Anyscale and Ray provides built-in metrics for monitoring your Ray clusters and the workloads you run on them. This page describes the metrics available and how to access them.

Available metrics

Ray metrics

Ray comes with a set of built-in metrics. You can view the full list of metrics in the System Metrics Ray documentation

Anyscale metrics

Anyscale adds additional metrics for your Ray application depending on the workload. For services, service-level metrics provide information on service health, request latency, and request throughput. For more information, see Monitoring a service.

For all metrics exported by Ray and Anyscale, Anyscale adds additional labels to each metric to help you filter and aggregate them. The labels include:

  • ClusterId: The ID of the Ray cluster where the metric is emitted.
  • ServiceId: The ID of the service where the metric is emitted if the cluster is part of an Anyscale Service.
  • ServiceName: The name of the service where the metric is emitted if the cluster is part of an Anyscale Service.
  • ServiceVersionId: The ID of the service version where the metric is emitted if the cluster is part of a Anyscale Service.
  • AnyscaleJobId (alias of ProdJobId): The ID of the job where the metric is emitted if the cluster is part of an Anyscale Job.
  • JobName (alias of ProdJobName): The name of the job where the metric is emitted if the cluster is part of an Anyscale Job.
  • NodeId: The ID of the node where the metric is emitted.
  • NodeIp: The IP address of the node where the metric is emitted.
  • OrgName: The name of the organization where the metric is emitted.
  • CloudId: The ID of the cloud where the metric is emitted.
  • IsAnyscaleHosted: A boolean indicating whether the metric is emitted from an Anyscale-hosted cloud.

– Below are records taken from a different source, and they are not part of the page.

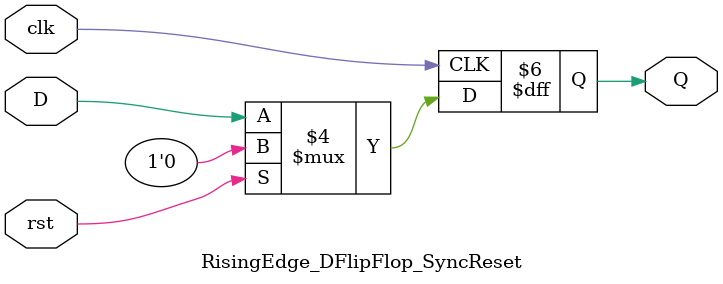
<source format=v>
`timescale 1ns / 1ps


module RisingEdge_DFlipFlop_SyncReset(D, clk, rst, Q);
    input D, clk;
    input rst;
    output reg Q;
    
    always @(posedge clk)
        begin
            if(rst==1'b1)
                Q <= 1'b0;
                
            else
                Q <= D;
        end
endmodule


</source>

Custom application metrics

As a developer, you can add custom metrics to your applications. This is useful if you want to track the behavior of your application over time. You can use the ray.metrics module to add custom metrics to your application. For more information, see the Adding Application-Level Metrics Ray documentation

Accessing metrics

Anyscale UI

In the workspaces, jobs, and services pages there are tabs to view metrics.

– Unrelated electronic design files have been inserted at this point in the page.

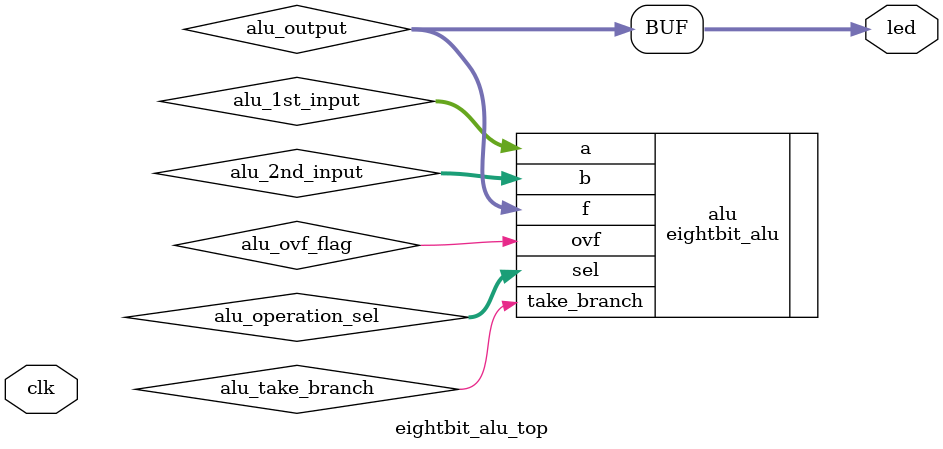
<source format=v>
`timescale 1ns / 1ps


module eightbit_alu_top(
        input clk,
		output wire [7:0] led
    );
    
    wire [7:0] alu_1st_input, alu_2nd_input;
    wire [7:0] alu_output;
    wire [2:0] alu_operation_sel;
    wire       alu_ovf_flag, alu_take_branch;

    assign led = alu_output;
	
	//Instantiate the eightbit_alu module here	
    eightbit_alu alu(
        .sel(alu_operation_sel),
        .a(alu_1st_input),
        .b(alu_2nd_input),
        .f(alu_output),
        .ovf(alu_ovf_flag),
        .take_branch(alu_take_branch)
        );

    //Instantiate the VIO core here
    //Find the instantiate template from Sources Pane, IP sources -> Instantiation Template -> vio_0.veo (double click to open the file)
    vio_0 vio (
      .clk(clk),                // input wire clk
      .probe_in0(probe_in0),    // input wire [7 : 0] probe_in0
      .probe_in1(probe_in1),    // input wire [0 : 0] probe_in1
      .probe_in2(probe_in2),    // input wire [0 : 0] probe_in2
      .probe_out0(probe_out0),  // output wire [7 : 0] probe_out0
      .probe_out1(probe_out1),  // output wire [7 : 0] probe_out1
      .probe_out2(probe_out2)  // output wire [2 : 0] probe_out2
      );
endmodule

</source>
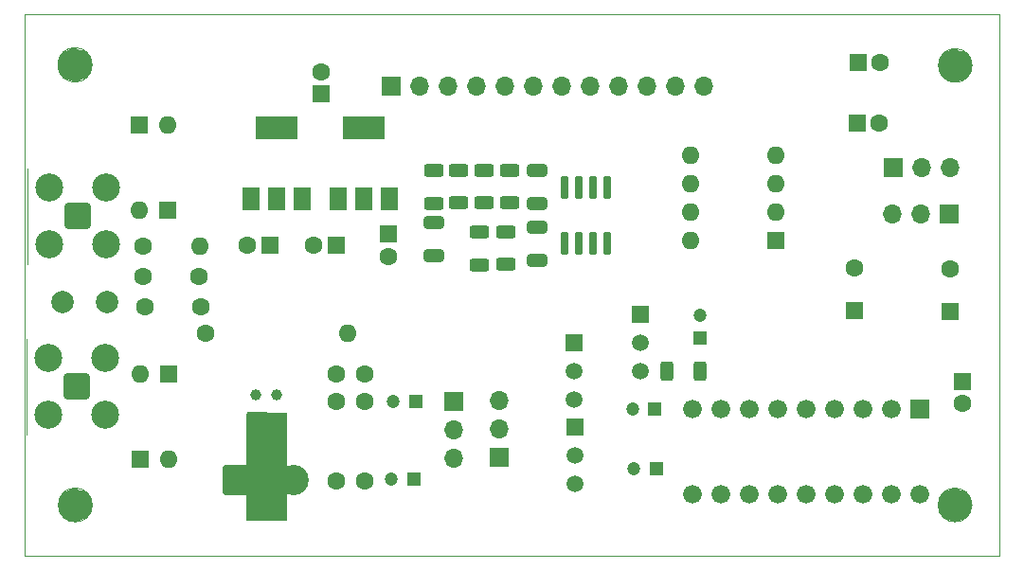
<source format=gbr>
%TF.GenerationSoftware,KiCad,Pcbnew,7.0.6*%
%TF.CreationDate,2023-09-03T13:44:33+00:00*%
%TF.ProjectId,SI4735,53493437-3335-42e6-9b69-6361645f7063,rev?*%
%TF.SameCoordinates,Original*%
%TF.FileFunction,Soldermask,Top*%
%TF.FilePolarity,Negative*%
%FSLAX45Y45*%
G04 Gerber Fmt 4.5, Leading zero omitted, Abs format (unit mm)*
G04 Created by KiCad (PCBNEW 7.0.6) date 2023-09-03 13:44:33*
%MOMM*%
%LPD*%
G01*
G04 APERTURE LIST*
G04 Aperture macros list*
%AMRoundRect*
0 Rectangle with rounded corners*
0 $1 Rounding radius*
0 $2 $3 $4 $5 $6 $7 $8 $9 X,Y pos of 4 corners*
0 Add a 4 corners polygon primitive as box body*
4,1,4,$2,$3,$4,$5,$6,$7,$8,$9,$2,$3,0*
0 Add four circle primitives for the rounded corners*
1,1,$1+$1,$2,$3*
1,1,$1+$1,$4,$5*
1,1,$1+$1,$6,$7*
1,1,$1+$1,$8,$9*
0 Add four rect primitives between the rounded corners*
20,1,$1+$1,$2,$3,$4,$5,0*
20,1,$1+$1,$4,$5,$6,$7,0*
20,1,$1+$1,$6,$7,$8,$9,0*
20,1,$1+$1,$8,$9,$2,$3,0*%
G04 Aperture macros list end*
%ADD10RoundRect,0.250000X-0.650000X0.325000X-0.650000X-0.325000X0.650000X-0.325000X0.650000X0.325000X0*%
%ADD11R,1.600000X1.600000*%
%ADD12C,1.600000*%
%ADD13R,1.200000X1.200000*%
%ADD14C,1.200000*%
%ADD15RoundRect,0.200100X0.949900X-0.949900X0.949900X0.949900X-0.949900X0.949900X-0.949900X-0.949900X0*%
%ADD16C,2.500000*%
%ADD17C,1.000000*%
%ADD18RoundRect,0.250000X0.625000X-0.312500X0.625000X0.312500X-0.625000X0.312500X-0.625000X-0.312500X0*%
%ADD19O,1.600000X1.600000*%
%ADD20R,1.700000X1.700000*%
%ADD21O,1.700000X1.700000*%
%ADD22R,1.500000X1.500000*%
%ADD23C,1.500000*%
%ADD24RoundRect,0.250000X-0.625000X0.312500X-0.625000X-0.312500X0.625000X-0.312500X0.625000X0.312500X0*%
%ADD25RoundRect,0.042000X0.258000X-0.943000X0.258000X0.943000X-0.258000X0.943000X-0.258000X-0.943000X0*%
%ADD26RoundRect,0.250000X0.650000X-0.325000X0.650000X0.325000X-0.650000X0.325000X-0.650000X-0.325000X0*%
%ADD27RoundRect,0.250001X-1.099999X-1.099999X1.099999X-1.099999X1.099999X1.099999X-1.099999X1.099999X0*%
%ADD28C,2.700000*%
%ADD29R,1.500000X2.000000*%
%ADD30R,3.800000X2.000000*%
%ADD31C,2.000000*%
%ADD32R,1.676400X1.676400*%
%ADD33C,1.676400*%
%ADD34RoundRect,0.250000X0.312500X0.625000X-0.312500X0.625000X-0.312500X-0.625000X0.312500X-0.625000X0*%
%TA.AperFunction,Profile*%
%ADD35C,0.050000*%
%TD*%
%TA.AperFunction,Profile*%
%ADD36C,1.535132*%
%TD*%
%TA.AperFunction,Profile*%
%ADD37C,1.516643*%
%TD*%
%TA.AperFunction,Profile*%
%ADD38C,0.100000*%
%TD*%
G04 APERTURE END LIST*
D10*
%TO.C,C6*%
X16155000Y-9365000D03*
X16155000Y-9660000D03*
%TD*%
D11*
%TO.C,C8*%
X15278000Y-9566000D03*
D12*
X15078000Y-9566000D03*
%TD*%
%TO.C,C15*%
X15534000Y-10714000D03*
X15284000Y-10714000D03*
%TD*%
%TO.C,C10*%
X13554000Y-9848000D03*
X14054000Y-9848000D03*
%TD*%
%TO.C,C13*%
X13575000Y-10112500D03*
X14075000Y-10112500D03*
%TD*%
D11*
%TO.C,C7*%
X14689000Y-9568000D03*
D12*
X14489000Y-9568000D03*
%TD*%
D13*
%TO.C,C18*%
X15993000Y-10964000D03*
D14*
X15793000Y-10964000D03*
%TD*%
D13*
%TO.C,C22*%
X15976260Y-11661000D03*
D14*
X15776260Y-11661000D03*
%TD*%
D12*
%TO.C,C17*%
X15284000Y-10964000D03*
X15534000Y-10964000D03*
%TD*%
D15*
%TO.C,J3*%
X12967998Y-9308002D03*
D16*
X12713998Y-9562002D03*
X13221998Y-9562002D03*
X12713998Y-9054002D03*
X13221998Y-9054002D03*
%TD*%
D17*
%TO.C,Y1*%
X14559000Y-10901500D03*
X14749000Y-10901500D03*
%TD*%
D10*
%TO.C,C9*%
X17074730Y-9408370D03*
X17074730Y-9703370D03*
%TD*%
D18*
%TO.C,R4*%
X16833030Y-9188860D03*
X16833030Y-8896360D03*
%TD*%
D11*
%TO.C,C11*%
X19911000Y-10152000D03*
D12*
X19911000Y-9772000D03*
%TD*%
%TO.C,R7*%
X14116000Y-10357000D03*
D19*
X15386000Y-10357000D03*
%TD*%
D13*
%TO.C,C19*%
X18127875Y-11034000D03*
D14*
X17927875Y-11034000D03*
%TD*%
D11*
%TO.C,D2*%
X13771500Y-9256500D03*
D19*
X13771500Y-8494500D03*
%TD*%
D20*
%TO.C,J1*%
X15776000Y-8141000D03*
D21*
X16030000Y-8141000D03*
X16284000Y-8141000D03*
X16538000Y-8141000D03*
X16792000Y-8141000D03*
X17046000Y-8141000D03*
X17300000Y-8141000D03*
X17554000Y-8141000D03*
X17808000Y-8141000D03*
X18062000Y-8141000D03*
X18316000Y-8141000D03*
X18570000Y-8141000D03*
%TD*%
D22*
%TO.C,Q2*%
X17405000Y-10440750D03*
D23*
X17405000Y-10694750D03*
X17405000Y-10948750D03*
%TD*%
D12*
%TO.C,C21*%
X15283000Y-11674000D03*
X15533000Y-11674000D03*
%TD*%
D11*
%TO.C,C2*%
X15146000Y-8215000D03*
D12*
X15146000Y-8015000D03*
%TD*%
D11*
%TO.C,C3*%
X19937000Y-8477000D03*
D12*
X20137000Y-8477000D03*
%TD*%
%TO.C,L1*%
X13554000Y-9579000D03*
D19*
X14062000Y-9579000D03*
%TD*%
D24*
%TO.C,R3*%
X16599350Y-8896360D03*
X16599350Y-9188860D03*
%TD*%
D25*
%TO.C,U3*%
X17318930Y-9545530D03*
X17445930Y-9545530D03*
X17572930Y-9545530D03*
X17699930Y-9545530D03*
X17699930Y-9051530D03*
X17572930Y-9051530D03*
X17445930Y-9051530D03*
X17318930Y-9051530D03*
%TD*%
D22*
%TO.C,Q3*%
X17413000Y-11192750D03*
D23*
X17413000Y-11446750D03*
X17413000Y-11700750D03*
%TD*%
D11*
%TO.C,D4*%
X13526998Y-11481002D03*
D19*
X13526998Y-10719002D03*
%TD*%
D26*
%TO.C,C4*%
X17074730Y-9192470D03*
X17074730Y-8897470D03*
%TD*%
D27*
%TO.C,J8*%
X14397660Y-11667340D03*
D28*
X14897660Y-11667340D03*
%TD*%
D11*
%TO.C,C1*%
X19943000Y-7934000D03*
D12*
X20143000Y-7934000D03*
%TD*%
D20*
%TO.C,J6*%
X16329000Y-10966500D03*
D21*
X16329000Y-11220500D03*
X16329000Y-11474500D03*
%TD*%
D11*
%TO.C,C5*%
X15751000Y-9466000D03*
D12*
X15751000Y-9666000D03*
%TD*%
D29*
%TO.C,U2*%
X15299000Y-9149000D03*
X15529000Y-9149000D03*
D30*
X15529000Y-8519000D03*
D29*
X15759000Y-9149000D03*
%TD*%
D20*
%TO.C,J2*%
X20256000Y-8875470D03*
D21*
X20510000Y-8875470D03*
X20764000Y-8875470D03*
%TD*%
D11*
%TO.C,C16*%
X20882000Y-10782489D03*
D12*
X20882000Y-10982489D03*
%TD*%
D11*
%TO.C,D1*%
X13519000Y-8494500D03*
D19*
X13519000Y-9256500D03*
%TD*%
D31*
%TO.C,L2*%
X13236000Y-10077000D03*
X12836000Y-10077000D03*
%TD*%
D32*
%TO.C,U5*%
X20498875Y-11034000D03*
D33*
X20244875Y-11034000D03*
X19990875Y-11034000D03*
X19736875Y-11034000D03*
X19482875Y-11034000D03*
X19228875Y-11034000D03*
X18974875Y-11034000D03*
X18720875Y-11034000D03*
X18466875Y-11034000D03*
X18466875Y-11796000D03*
X18720875Y-11796000D03*
X18974875Y-11796000D03*
X19228875Y-11796000D03*
X19482875Y-11796000D03*
X19736875Y-11796000D03*
X19990875Y-11796000D03*
X20244875Y-11796000D03*
X20498875Y-11796000D03*
%TD*%
D11*
%TO.C,C12*%
X20766000Y-10156000D03*
D12*
X20766000Y-9776000D03*
%TD*%
D34*
%TO.C,R8*%
X18532250Y-10689750D03*
X18239750Y-10689750D03*
%TD*%
D20*
%TO.C,J7*%
X16736000Y-11463000D03*
D21*
X16736000Y-11209000D03*
X16736000Y-10955000D03*
%TD*%
D24*
%TO.C,R2*%
X16375830Y-8896360D03*
X16375830Y-9188860D03*
%TD*%
%TO.C,R6*%
X16793000Y-9446500D03*
X16793000Y-9739000D03*
%TD*%
D20*
%TO.C,J4*%
X20760500Y-9282970D03*
D21*
X20506500Y-9282970D03*
X20252500Y-9282970D03*
%TD*%
D13*
%TO.C,C14*%
X18531000Y-10393750D03*
D14*
X18531000Y-10193750D03*
%TD*%
D11*
%TO.C,U4*%
X19210500Y-9520000D03*
D19*
X19210500Y-9266000D03*
X19210500Y-9012000D03*
X19210500Y-8758000D03*
X18448500Y-8758000D03*
X18448500Y-9012000D03*
X18448500Y-9266000D03*
X18448500Y-9520000D03*
%TD*%
D15*
%TO.C,J5*%
X12965500Y-10830500D03*
D16*
X12711500Y-11084500D03*
X13219500Y-11084500D03*
X12711500Y-10576500D03*
X13219500Y-10576500D03*
%TD*%
D29*
%TO.C,U1*%
X14519000Y-9149000D03*
X14749000Y-9149000D03*
D30*
X14749000Y-8519000D03*
D29*
X14979000Y-9149000D03*
%TD*%
D22*
%TO.C,Q1*%
X17998000Y-10185750D03*
D23*
X17998000Y-10439750D03*
X17998000Y-10693750D03*
%TD*%
D13*
%TO.C,C20*%
X18141875Y-11566000D03*
D14*
X17941875Y-11566000D03*
%TD*%
D18*
%TO.C,R1*%
X16152310Y-9191000D03*
X16152310Y-8898500D03*
%TD*%
D11*
%TO.C,D3*%
X13781998Y-10719002D03*
D19*
X13781998Y-11481002D03*
%TD*%
D24*
%TO.C,R5*%
X16560000Y-9448750D03*
X16560000Y-9741250D03*
%TD*%
G36*
X14830990Y-11060911D02*
G01*
X14837788Y-11062959D01*
X14842398Y-11068358D01*
X14843500Y-11073510D01*
X14843500Y-12018397D01*
X14841500Y-12025209D01*
X14836134Y-12029858D01*
X14830897Y-12030997D01*
X14488662Y-12030913D01*
X14481851Y-12028911D01*
X14477203Y-12023544D01*
X14476065Y-12018248D01*
X14480935Y-11071035D01*
X14482971Y-11064233D01*
X14488360Y-11059612D01*
X14493625Y-11058500D01*
X14830990Y-11060911D01*
G37*
D35*
X13100268Y-7953000D02*
G75*
G03*
X13100268Y-7953000I-153912J0D01*
G01*
D36*
X13023113Y-7953000D02*
G75*
G03*
X13023113Y-7953000I-76757J0D01*
G01*
D35*
X20965013Y-7959000D02*
G75*
G03*
X20965013Y-7959000I-151013J0D01*
G01*
D37*
X20889832Y-7959000D02*
G75*
G03*
X20889832Y-7959000I-75832J0D01*
G01*
D36*
X13025757Y-11889000D02*
G75*
G03*
X13025757Y-11889000I-76757J0D01*
G01*
D35*
X20962513Y-11889000D02*
G75*
G03*
X20962513Y-11889000I-151013J0D01*
G01*
X13101069Y-11889000D02*
G75*
G03*
X13101069Y-11889000I-152069J0D01*
G01*
D36*
X20891757Y-11887000D02*
G75*
G03*
X20891757Y-11887000I-76757J0D01*
G01*
D35*
X12496500Y-7499000D02*
X21209000Y-7499000D01*
X21209000Y-12346500D01*
X12496500Y-12346500D01*
X12496500Y-7499000D01*
D38*
%TO.C,J3*%
X12517998Y-8878002D02*
X12517998Y-9738002D01*
%TO.C,J5*%
X12515500Y-10400500D02*
X12515500Y-11260500D01*
%TD*%
M02*

</source>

Metrics in the Anyscale UI

Grafana

You can access the metrics in Grafana by clicking on the "View in Grafana" button in the metrics page. Using Grafana allows you to create custom dashboards and explore the metrics using advanced queries, including filtering and aggregating by labels. See the Grafana documentation for more information.

Metrics in Grafana

Ray Dashboard

You can access all Ray system metrics in the Ray Dashboard by clicking on the Ray Dashboard tab. See the Ray Dashboard documentation for more information.

Metrics in the Ray Dashboard

Custom application metrics

To access custom metrics, use the Grafana UI to explore your metrics or create custom dashboards. The Explore tab in the Grafana UI allows you to write queries to filter and aggregate your metrics. See the Grafana documentation for more information.

To learn more about creating custom dashboards, see Custom dashboards and alerting guide.

Metrics ingestion

Metrics are scraped from the head node every 15 seconds. Metrics are scraped from the worker nodes every 60 seconds.

Metrics retention

Anyscale retains metrics data for up to 90 days or up to 1,000,000 active series.